(TEXT SHOWN)
Assessing the reproducibility of targeted next-generation sequencing
To estimate technical precision and reproducibility, we repeated the procedure with 63 CLL cases that had been included in the initial sequencing run and were found to carry at least one mutation. A new gene panel including six of the prognostic genes, i.e. BIRC3, NOTCH1, POT1, SF3B1, TP53 and XPO1, was designed and the entire experimental setup was independently replicated, i.e. new libraries were prepared (using the same genomic DNA) and resequenced on the HiSeq2000. Data analysis and variant calling were performed as detailed above and runs were compared.
Results and Discussion
To determine the feasibility of targeted NGS in a clinical setting, we constructed a gene panel including nine prognostic genes and applied the technology to 188 CLL patients with a poor prognosis (cases with unmutated IGHV genes or with B-cell receptors expressing the IGHV3-21 gene, typical of clinically aggressive stereotyped subset #23229) in order to increase the possibility of finding mutations within these genes. Our aim was to assess: (i) the sequencing quality of targeted NGS, in terms of representation and coverage; (ii) the sequence reliability, measured in terms of sensitivity and specificity, as compared to Sanger sequencing; and (iii) the reproducibility of this targeted NGS methodology, using a new gene panel incorporating six of the previously analyzed prognostic genes. Since our study was focused on the technical applicability of targeted NGS to clinical diagnostics (and also due to the availability of material) we did not include constitutive DNA in our sequencing runs.
(End TEXT SHOWN)
(SUPPLIED ENTRIES)
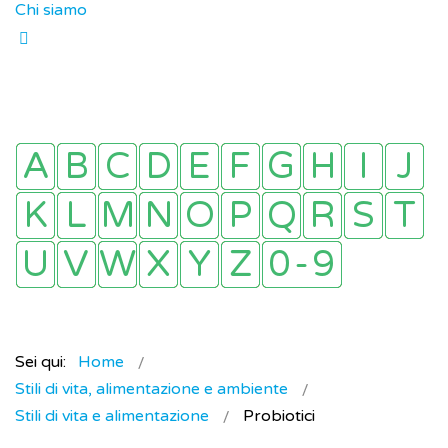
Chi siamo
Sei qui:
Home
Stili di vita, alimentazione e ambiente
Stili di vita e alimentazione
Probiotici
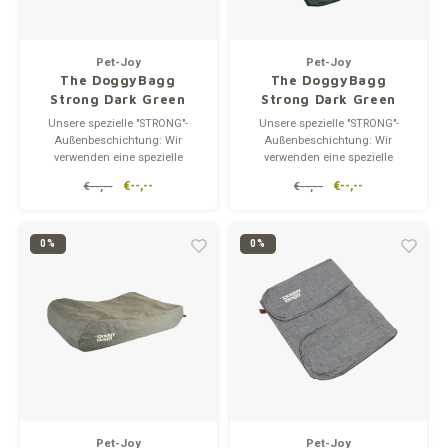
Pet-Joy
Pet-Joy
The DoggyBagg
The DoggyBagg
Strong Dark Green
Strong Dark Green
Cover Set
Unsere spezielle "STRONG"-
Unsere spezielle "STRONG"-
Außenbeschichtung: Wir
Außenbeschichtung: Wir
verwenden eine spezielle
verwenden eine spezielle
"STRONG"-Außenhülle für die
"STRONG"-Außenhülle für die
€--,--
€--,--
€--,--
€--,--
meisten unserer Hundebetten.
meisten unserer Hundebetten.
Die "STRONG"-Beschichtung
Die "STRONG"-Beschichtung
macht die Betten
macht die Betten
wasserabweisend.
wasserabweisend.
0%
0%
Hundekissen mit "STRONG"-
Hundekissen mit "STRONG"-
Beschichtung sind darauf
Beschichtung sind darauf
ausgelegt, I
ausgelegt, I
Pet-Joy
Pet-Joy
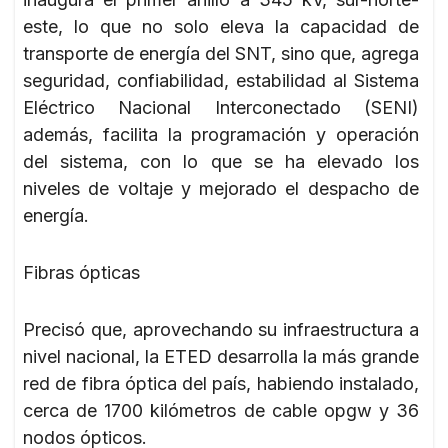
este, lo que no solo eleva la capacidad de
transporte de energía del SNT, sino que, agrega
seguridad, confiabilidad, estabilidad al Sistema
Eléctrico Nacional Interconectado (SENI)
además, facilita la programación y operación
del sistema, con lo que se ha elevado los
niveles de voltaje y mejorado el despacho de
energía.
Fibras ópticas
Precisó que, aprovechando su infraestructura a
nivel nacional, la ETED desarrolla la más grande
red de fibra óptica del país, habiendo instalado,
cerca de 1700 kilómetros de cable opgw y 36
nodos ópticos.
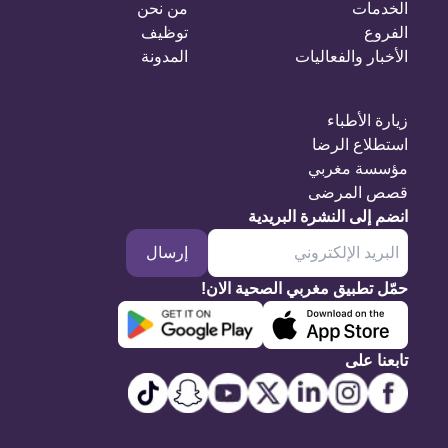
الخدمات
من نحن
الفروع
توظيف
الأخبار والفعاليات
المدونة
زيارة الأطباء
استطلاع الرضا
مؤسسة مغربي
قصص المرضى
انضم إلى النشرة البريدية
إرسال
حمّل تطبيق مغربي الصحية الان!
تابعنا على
(End SUPPLIED ENTRIES)
WORK INSTRUCTION 1> Which genes make up the new panel described in the sequencing text above?
WORK INSTRUCTION 2> According to the sequencing text, how many CLL patients were studied with the nine-gene panel?

RESPONSE 1> BIRC3, NOTCH1, POT1, SF3B1, TP53, XPO1

RESPONSE 2> 188